In CentOS 7 by defualt PHP-FPM is set to create a “virtual” Temp area for each request. This is normally a good thing as it keeps the webserver more secure, but some developers like to do some funky things with dumping files in /tmp and then processing them, so we need to be able to have httpd/php-fpm read and write to the non-virtual /tmp.

locate php-fpm.service
vim /usr/lib/systemd/system/php-fpm.service
  - PrivateTmp=true
  + PrivateTmp=false
systemctl daemon-reload
systemctl restart php-fpm

SELinux

If you decide to setup SELinux on the webserver be sure to do the following.

More info on SELinux Booleans

yum install policycoreutils-python
setsebool -P selinuxuser_mysql_connect_enabled on
setsebool -P selinuxuser_postgresql_connect_enabled on
setsebool -P httpd_can_network_connect_db on
setsebool -P httpd_can_network_connect on
setsebool -P httpd_use_nfs on

/usr/sbin/semanage fcontext -a -t httpd_log_t "/var/log/zxrequestapi(/.*)?"
/sbin/restorecon -R -v /var/log/zxrequestapi

We generally have to turn SELinux off much for the same reason as the /tmp area not working, we like to abuse /tmp with reading, writing and executing the same file(s) which is generally a no-no and is pretty common way to create a virus, but some of our apps work that way, so buyer beware.

Wikipedia:SELinux

Database Server

I have written a separate wiki on compiling and installing PostgreSQL with PostGIS support which is necessary for almost all of our projects. See also the Kickstart wiki page for exact details.

The big thing to make sure is that once you have PostgreSQL installed, make sure the Webserver and the App Server have access to the database which is controlled via /var/lib/pgsql/9.3/data/pg_hba.conf.

Test from webserver, say the webserver is named web001 and the database server is named sql001.

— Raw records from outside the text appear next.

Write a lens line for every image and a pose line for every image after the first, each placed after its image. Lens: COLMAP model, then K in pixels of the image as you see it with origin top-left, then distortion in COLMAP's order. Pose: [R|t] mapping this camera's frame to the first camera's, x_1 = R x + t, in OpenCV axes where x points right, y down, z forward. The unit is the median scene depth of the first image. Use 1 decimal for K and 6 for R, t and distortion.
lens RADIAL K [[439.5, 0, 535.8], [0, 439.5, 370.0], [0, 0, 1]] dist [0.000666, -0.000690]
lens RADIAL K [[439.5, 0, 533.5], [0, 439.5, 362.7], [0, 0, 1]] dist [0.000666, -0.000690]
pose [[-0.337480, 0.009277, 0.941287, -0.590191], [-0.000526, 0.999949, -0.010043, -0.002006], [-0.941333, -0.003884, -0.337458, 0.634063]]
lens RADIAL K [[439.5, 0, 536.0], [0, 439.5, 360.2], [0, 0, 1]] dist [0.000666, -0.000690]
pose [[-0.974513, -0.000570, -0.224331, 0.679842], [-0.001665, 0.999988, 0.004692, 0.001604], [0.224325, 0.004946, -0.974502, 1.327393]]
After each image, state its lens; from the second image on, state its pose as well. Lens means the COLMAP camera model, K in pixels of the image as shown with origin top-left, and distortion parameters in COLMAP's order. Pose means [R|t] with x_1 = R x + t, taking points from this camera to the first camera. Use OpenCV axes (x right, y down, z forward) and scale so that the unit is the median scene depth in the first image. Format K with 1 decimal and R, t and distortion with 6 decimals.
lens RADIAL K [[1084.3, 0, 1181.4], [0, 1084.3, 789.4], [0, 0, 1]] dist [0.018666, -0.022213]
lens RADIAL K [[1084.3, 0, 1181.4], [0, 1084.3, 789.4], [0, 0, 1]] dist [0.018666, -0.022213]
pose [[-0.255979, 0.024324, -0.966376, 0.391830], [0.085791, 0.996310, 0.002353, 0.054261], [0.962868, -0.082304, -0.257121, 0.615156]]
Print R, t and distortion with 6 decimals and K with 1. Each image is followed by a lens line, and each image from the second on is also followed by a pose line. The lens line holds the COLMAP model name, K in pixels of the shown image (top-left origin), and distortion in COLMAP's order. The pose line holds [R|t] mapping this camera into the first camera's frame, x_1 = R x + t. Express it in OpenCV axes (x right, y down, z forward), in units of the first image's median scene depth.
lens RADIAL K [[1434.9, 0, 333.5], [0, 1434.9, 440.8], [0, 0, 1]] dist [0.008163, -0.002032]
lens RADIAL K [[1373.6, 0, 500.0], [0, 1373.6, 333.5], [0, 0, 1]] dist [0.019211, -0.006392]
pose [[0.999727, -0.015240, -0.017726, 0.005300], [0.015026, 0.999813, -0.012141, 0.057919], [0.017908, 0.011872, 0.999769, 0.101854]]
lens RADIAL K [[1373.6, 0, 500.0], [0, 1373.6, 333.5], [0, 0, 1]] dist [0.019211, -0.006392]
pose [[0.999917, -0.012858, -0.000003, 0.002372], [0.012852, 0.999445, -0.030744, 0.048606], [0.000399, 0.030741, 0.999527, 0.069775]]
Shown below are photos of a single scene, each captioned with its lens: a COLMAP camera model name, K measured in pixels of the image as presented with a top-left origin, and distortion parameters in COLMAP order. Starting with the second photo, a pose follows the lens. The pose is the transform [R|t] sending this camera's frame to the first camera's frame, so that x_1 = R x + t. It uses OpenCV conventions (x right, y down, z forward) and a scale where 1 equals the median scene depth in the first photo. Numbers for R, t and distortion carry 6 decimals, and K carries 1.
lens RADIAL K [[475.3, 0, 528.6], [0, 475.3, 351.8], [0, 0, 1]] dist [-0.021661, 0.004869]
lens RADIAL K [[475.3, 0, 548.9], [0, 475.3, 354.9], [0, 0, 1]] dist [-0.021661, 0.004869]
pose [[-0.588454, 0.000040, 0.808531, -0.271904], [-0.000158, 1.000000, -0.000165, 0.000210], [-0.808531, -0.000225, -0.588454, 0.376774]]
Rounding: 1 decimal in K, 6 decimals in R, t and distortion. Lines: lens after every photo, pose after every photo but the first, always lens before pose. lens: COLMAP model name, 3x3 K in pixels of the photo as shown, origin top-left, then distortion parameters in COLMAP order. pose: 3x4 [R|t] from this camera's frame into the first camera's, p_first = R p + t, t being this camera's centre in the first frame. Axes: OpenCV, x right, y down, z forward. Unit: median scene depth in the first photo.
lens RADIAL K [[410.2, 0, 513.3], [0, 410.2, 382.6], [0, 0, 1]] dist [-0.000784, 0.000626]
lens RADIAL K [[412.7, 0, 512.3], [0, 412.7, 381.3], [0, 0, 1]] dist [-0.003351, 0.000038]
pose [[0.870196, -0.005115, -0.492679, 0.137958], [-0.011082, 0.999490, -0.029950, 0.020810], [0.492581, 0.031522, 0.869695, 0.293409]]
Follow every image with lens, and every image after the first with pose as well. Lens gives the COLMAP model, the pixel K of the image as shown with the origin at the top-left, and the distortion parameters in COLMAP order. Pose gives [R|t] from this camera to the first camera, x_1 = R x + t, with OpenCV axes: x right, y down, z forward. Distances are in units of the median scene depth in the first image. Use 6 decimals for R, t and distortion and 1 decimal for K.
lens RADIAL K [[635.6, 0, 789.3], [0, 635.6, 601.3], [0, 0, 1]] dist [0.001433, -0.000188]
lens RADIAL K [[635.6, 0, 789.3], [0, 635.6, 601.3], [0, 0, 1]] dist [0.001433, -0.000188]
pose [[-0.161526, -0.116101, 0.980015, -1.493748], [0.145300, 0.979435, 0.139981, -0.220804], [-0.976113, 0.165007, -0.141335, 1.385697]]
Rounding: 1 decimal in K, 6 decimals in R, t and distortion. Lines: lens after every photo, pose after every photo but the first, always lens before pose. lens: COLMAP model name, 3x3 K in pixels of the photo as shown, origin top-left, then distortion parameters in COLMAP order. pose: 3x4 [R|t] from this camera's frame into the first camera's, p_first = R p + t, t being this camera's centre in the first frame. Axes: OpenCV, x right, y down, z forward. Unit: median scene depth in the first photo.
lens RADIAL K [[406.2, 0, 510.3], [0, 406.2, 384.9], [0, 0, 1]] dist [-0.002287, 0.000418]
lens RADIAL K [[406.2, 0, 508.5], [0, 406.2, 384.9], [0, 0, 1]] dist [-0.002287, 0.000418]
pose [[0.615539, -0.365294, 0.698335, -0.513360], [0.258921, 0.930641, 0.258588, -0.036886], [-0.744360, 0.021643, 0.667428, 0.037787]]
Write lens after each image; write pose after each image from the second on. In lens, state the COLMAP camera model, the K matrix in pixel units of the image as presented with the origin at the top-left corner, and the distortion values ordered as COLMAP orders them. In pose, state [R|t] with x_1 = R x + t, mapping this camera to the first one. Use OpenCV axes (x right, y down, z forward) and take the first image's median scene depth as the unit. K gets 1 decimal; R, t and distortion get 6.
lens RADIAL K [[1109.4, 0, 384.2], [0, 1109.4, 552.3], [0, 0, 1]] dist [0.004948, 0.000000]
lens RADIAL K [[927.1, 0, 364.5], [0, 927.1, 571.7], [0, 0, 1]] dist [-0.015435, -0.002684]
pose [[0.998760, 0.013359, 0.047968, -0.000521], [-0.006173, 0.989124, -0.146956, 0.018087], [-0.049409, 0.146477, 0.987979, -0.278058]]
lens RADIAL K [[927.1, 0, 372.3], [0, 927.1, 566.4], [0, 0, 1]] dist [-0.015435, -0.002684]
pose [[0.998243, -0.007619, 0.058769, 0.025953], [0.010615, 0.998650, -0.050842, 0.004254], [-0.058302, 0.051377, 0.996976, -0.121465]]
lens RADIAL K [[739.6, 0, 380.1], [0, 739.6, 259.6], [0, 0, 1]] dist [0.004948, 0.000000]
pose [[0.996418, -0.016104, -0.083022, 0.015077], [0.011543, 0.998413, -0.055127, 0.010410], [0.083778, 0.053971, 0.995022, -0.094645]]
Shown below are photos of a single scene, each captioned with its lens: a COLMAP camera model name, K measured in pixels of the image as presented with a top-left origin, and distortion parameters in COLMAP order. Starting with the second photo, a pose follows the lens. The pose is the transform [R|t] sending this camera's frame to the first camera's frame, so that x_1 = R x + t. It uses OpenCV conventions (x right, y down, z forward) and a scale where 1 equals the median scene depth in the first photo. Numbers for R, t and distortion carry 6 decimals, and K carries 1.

web001#] psql -h sql001 -U db_user_name -W
Password for user db-user_name:
psql (9.3.5)
SSL connection (cipher: DHE-RSA-AES256-SHA, bits: 256)
Type "help" for help.

sql001=>

If you have setup the user and the hba file correctly, then you should be granted access.

App Server

More often than not this will need to be setup exactly like the webserver, and ideally should just be a clone of the web machine.